Here is what I imagine to be the cause of it. I have heard it said, and he has perhaps been told, that one of the best phrases in Mr. Walpole’s letter was by you, and that you had said in jest, speaking in the name of the King of Prussia, “If you wish for persecutions, I am a king, and can procure them for you of any sort you like,” and that Mr. Walpole … had said you were its author. If this be true, and Rousseau knows of it, do you wonder that, sensitive, hotheaded, melancholy, and proud, … he has become enraged?120
On July 26 Walpole wrote to Hume taking full blame—not expressing any repentance—for the false letter, and condemning Rousseau’s “ungrateful and wicked heart”;121 but he did not deny that Hume had had a hand in the letter. Hume wrote to d’Holbach, “You are quite right; Rousseau is a monster,” and withdrew the kindly words he had formerly used of Rousseau’s character.122 When he learned from Davenport that Jean-Jacques was writing Confessions he assumed that Rousseau would air his side of the affair. Adam Smith, Turgot, and Marischal Keith advised Hume to bear the attack in silence, but the philosophes of Paris, led by d’Alembert, urged him to publish his own account of a cause already célèbre in two capitals.

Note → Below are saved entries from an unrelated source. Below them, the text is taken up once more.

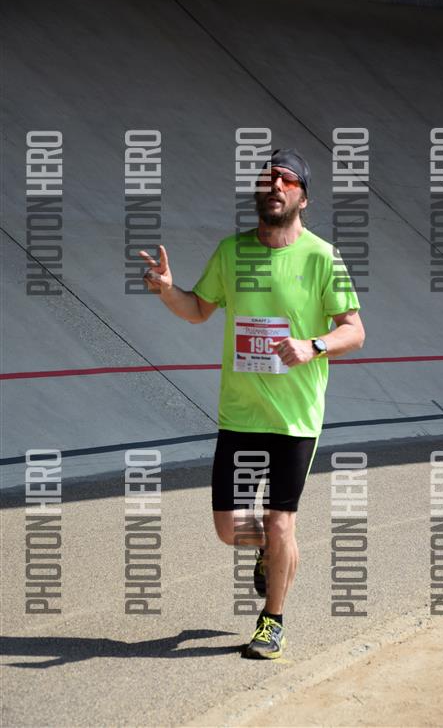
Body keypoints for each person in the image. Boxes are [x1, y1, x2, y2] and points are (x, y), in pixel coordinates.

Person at [139, 149, 365, 659]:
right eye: (268, 180)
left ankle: (272, 621)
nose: (275, 186)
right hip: (240, 415)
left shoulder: (322, 257)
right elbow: (198, 310)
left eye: (287, 181)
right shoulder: (231, 252)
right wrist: (167, 290)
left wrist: (314, 346)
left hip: (294, 419)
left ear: (303, 197)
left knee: (281, 521)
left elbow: (354, 330)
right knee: (229, 528)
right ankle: (267, 550)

So he issued (October, 1766) an Exposé succinct de la contestation qui s’est élevée entre M. Hume et M. Rousseau, which had been put into French by d’Alembert and Suard; a month later it appeared in English. Grimm gave its essence wide circulation in his subscription letter of October 15, so that the quarrel resounded in Geneva, Amsterdam, Berlin, and St. Petersburg. A dozen pamphlets redoubled the bruit. Walpole printed his version of the dispute; Boswell attacked Walpole; Mme. de La Tour’s Précis sur M. Rousseau called Hume a traitor; Voltaire sent him additional material on Rousseau’s faults and crimes, on his frequentation of “places of ill fame,” and on his seditious activities in Switzerland.123 George III “followed the battle with intense curiosity.”124 Hume sent the pertinent documents to the British Museum.125
Amid all this furor Rousseau maintained a somber silence. But he resolved now to return to France at whatever risk and cost. The damp climate of England, the reserve of the English character, depressed him; the solitude he had sought was greater than he could bear. Having made no attempt to learn English, he found it difficult to get along with the servants. He could converse only with Thérèse—who daily pleaded with him to take her to France. To further her plans she assured him that the servants were planning to poison him. On April 30, 1767, he wrote to his absent landlord, Davenport:
Tomorrow, sir, I leave your house.... I am not unaware of the ambushes which are laid for me, nor of my inability to protect myself; but, sir, I have lived; it remains for me only to finish bravely a career passed with honor. … Farewell, sir. I shall always regret the dwelling which I leave now; but I shall regret even more having had in you so agreeable a host, and yet not having been able to make of him a friend.126
On May 1 he and Thérèse fled in haste and fear. They left their baggage behind, and money to pay for thirteen months’ lodging. Unfamiliar with English geography, they took various circuitous conveyances, traveled part of the way on foot, and for ten days were lost to the world. The newspapers advertised their disappearance. On May 11 they turned up at Spalding in Lincolnshire. Thence they found their way to Dover, and there, on May 22, they embarked for Calais, after sixteen months in England. Hume wrote to Turgot and other friends,127 asking them to help the outcast who, still technically under warrant of arrest, now returned desolate to France.